→ **Problem to solve**
Print every line from the one containing "name author: (W.M. Klein) W.M. Klein" down to the one containing "county / district: Mojave", including both of those lines, and reproduce each character for character.
+++ Excerpted records
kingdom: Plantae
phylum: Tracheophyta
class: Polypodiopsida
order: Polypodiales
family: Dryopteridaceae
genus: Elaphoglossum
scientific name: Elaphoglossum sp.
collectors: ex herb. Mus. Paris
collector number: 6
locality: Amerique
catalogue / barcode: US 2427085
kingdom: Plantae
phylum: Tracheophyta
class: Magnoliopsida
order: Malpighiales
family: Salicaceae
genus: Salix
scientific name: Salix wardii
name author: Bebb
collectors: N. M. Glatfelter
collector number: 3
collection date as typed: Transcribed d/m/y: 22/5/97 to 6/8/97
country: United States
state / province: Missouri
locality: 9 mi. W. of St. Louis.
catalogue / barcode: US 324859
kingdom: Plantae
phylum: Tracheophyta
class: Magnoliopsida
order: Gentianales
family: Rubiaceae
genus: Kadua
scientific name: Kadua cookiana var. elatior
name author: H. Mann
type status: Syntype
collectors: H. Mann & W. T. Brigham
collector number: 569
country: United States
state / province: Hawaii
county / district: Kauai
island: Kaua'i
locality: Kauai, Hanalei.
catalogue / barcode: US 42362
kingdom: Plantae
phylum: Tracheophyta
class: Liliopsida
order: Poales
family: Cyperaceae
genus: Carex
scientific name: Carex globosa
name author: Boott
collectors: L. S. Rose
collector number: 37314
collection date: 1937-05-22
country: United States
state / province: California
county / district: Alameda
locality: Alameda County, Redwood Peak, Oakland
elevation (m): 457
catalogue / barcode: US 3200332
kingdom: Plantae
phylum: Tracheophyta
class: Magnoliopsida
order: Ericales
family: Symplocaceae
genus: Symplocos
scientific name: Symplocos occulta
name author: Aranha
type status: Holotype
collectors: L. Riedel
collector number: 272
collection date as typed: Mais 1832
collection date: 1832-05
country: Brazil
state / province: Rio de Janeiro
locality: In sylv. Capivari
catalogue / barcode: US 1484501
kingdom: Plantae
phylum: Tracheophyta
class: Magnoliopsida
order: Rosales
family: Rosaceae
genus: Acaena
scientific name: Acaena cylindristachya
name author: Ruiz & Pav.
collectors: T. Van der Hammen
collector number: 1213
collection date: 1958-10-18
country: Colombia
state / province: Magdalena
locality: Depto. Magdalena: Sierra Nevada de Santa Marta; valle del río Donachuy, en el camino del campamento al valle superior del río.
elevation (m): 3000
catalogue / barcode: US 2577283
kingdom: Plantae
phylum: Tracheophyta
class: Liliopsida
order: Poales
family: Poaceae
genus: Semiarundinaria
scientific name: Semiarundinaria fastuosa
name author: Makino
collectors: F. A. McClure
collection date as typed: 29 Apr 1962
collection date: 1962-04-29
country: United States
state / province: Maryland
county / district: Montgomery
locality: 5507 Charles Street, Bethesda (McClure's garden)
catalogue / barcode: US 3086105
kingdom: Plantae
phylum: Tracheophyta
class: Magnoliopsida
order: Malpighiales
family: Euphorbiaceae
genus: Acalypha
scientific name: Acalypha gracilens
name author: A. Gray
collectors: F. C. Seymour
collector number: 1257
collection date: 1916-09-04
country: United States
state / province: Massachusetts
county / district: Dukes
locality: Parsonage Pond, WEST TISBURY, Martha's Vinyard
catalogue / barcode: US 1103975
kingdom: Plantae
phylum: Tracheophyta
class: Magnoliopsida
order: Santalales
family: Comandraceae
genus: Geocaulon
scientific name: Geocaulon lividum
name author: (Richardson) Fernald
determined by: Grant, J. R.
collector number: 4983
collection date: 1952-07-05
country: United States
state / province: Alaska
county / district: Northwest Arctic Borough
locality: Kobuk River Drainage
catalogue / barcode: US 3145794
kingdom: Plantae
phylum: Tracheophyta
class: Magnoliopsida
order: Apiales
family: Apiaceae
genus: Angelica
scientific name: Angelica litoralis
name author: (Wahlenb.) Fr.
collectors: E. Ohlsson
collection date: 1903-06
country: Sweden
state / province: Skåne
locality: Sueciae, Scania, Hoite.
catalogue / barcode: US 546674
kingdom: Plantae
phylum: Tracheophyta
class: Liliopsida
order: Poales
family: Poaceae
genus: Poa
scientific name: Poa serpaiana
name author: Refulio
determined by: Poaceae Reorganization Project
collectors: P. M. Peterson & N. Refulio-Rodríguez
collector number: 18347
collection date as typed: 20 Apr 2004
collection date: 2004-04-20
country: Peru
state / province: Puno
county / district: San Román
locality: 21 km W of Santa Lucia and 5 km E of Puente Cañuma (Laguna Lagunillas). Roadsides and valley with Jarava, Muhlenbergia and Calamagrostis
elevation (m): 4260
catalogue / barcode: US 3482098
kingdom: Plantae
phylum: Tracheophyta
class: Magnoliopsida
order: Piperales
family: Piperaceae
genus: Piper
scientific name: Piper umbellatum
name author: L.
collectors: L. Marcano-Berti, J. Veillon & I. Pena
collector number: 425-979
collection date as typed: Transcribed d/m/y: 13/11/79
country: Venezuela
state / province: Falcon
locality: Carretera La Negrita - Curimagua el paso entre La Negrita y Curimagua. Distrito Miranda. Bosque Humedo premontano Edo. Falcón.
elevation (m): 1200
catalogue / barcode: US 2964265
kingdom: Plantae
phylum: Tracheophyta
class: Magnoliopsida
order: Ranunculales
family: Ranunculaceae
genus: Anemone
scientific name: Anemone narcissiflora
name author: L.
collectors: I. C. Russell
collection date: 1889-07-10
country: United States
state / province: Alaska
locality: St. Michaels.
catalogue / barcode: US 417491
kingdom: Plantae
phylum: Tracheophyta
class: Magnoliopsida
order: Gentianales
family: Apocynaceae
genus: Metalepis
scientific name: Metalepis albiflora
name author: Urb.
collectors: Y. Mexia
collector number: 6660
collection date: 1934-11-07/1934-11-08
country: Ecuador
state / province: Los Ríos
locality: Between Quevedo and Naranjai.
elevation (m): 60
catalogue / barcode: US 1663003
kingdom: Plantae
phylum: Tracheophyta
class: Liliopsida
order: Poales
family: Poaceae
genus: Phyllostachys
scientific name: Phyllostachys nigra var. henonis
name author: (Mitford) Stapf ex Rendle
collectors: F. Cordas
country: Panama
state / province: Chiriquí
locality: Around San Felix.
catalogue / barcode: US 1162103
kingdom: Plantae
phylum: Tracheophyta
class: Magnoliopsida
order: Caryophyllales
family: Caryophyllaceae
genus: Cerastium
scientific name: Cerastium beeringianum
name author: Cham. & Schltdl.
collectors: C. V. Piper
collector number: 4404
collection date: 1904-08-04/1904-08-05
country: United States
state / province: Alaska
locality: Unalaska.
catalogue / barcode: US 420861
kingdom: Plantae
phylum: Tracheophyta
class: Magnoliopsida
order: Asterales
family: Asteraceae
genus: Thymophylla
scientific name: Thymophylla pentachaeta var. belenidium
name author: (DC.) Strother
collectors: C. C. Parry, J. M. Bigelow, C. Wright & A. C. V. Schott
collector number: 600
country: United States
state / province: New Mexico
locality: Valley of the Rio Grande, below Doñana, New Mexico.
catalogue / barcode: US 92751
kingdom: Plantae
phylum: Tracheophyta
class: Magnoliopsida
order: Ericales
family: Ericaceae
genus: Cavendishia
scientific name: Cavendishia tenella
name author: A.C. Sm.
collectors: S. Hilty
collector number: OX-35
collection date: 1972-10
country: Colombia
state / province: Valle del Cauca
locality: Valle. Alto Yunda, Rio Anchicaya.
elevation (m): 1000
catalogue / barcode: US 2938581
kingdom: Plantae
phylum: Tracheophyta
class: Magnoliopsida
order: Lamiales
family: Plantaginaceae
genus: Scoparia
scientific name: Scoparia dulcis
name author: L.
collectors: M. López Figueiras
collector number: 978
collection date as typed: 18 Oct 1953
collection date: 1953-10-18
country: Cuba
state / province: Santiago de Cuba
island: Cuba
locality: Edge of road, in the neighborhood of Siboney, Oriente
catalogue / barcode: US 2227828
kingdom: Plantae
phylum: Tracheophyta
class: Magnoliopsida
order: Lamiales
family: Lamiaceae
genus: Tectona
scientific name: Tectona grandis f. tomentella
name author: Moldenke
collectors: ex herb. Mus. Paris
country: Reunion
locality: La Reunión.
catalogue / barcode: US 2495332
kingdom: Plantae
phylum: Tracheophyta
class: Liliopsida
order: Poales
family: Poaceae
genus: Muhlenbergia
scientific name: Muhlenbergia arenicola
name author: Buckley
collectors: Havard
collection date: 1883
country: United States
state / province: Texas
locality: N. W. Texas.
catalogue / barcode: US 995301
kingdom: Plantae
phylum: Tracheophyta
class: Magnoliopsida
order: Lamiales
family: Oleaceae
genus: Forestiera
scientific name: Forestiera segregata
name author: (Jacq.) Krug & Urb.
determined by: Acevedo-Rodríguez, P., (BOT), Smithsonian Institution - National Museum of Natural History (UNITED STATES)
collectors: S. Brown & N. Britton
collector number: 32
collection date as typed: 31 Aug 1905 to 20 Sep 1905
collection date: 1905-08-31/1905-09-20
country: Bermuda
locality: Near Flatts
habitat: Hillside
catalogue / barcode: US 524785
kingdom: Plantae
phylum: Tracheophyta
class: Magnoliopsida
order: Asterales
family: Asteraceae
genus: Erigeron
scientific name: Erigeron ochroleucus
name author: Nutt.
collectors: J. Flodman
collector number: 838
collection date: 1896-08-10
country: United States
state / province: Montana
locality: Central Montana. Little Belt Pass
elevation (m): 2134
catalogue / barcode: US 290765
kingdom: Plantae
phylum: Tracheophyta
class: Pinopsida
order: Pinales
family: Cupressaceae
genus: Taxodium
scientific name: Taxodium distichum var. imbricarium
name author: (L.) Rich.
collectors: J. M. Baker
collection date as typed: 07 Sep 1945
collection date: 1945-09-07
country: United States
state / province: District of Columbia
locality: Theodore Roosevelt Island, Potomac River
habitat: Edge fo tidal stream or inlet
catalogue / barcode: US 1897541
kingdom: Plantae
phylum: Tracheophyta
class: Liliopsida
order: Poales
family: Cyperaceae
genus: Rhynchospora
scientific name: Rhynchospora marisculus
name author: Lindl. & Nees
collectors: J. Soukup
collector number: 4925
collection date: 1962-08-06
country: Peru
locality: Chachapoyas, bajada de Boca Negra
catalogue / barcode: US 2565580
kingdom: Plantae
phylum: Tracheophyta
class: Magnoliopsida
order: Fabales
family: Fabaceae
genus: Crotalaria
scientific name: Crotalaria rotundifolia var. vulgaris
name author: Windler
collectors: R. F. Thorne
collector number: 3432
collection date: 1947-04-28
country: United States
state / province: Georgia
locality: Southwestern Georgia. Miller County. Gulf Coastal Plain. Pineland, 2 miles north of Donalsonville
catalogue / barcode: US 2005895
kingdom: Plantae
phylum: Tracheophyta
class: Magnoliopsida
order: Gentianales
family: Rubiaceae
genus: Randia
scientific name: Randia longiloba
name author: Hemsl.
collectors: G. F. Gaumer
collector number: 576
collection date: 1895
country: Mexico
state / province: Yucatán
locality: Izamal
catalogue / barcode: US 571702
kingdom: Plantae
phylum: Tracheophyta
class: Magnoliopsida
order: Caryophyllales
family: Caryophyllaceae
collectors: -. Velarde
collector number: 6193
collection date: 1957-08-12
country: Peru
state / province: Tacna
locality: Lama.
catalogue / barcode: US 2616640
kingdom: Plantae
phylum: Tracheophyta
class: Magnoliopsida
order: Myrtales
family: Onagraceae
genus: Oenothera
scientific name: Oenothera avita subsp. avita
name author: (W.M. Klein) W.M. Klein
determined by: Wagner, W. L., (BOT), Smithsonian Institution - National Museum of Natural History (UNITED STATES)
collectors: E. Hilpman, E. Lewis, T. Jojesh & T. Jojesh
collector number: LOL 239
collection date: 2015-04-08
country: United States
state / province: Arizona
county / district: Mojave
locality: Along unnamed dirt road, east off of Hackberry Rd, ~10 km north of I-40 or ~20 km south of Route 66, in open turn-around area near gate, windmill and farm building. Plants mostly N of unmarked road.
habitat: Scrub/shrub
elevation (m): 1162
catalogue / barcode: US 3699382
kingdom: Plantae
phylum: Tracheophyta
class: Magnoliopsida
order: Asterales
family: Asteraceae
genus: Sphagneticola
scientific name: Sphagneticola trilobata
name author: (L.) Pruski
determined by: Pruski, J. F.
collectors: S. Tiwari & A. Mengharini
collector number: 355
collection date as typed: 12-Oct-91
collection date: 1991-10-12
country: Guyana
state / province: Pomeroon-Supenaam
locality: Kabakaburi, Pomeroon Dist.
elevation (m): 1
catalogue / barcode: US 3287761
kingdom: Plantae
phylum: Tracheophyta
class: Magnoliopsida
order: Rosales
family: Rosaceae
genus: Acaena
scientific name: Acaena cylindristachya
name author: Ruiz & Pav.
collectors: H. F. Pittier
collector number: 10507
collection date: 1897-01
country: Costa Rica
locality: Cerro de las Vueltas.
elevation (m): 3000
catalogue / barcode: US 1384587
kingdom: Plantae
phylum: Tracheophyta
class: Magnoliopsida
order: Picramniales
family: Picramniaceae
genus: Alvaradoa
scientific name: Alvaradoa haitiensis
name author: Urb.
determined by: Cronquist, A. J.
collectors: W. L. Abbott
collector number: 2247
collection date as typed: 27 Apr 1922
++++++
→ **Response to the task**
name author: (W.M. Klein) W.M. Klein
determined by: Wagner, W. L., (BOT), Smithsonian Institution - National Museum of Natural History (UNITED STATES)
collectors: E. Hilpman, E. Lewis, T. Jojesh & T. Jojesh
collector number: LOL 239
collection date: 2015-04-08
country: United States
state / province: Arizona
county / district: Mojave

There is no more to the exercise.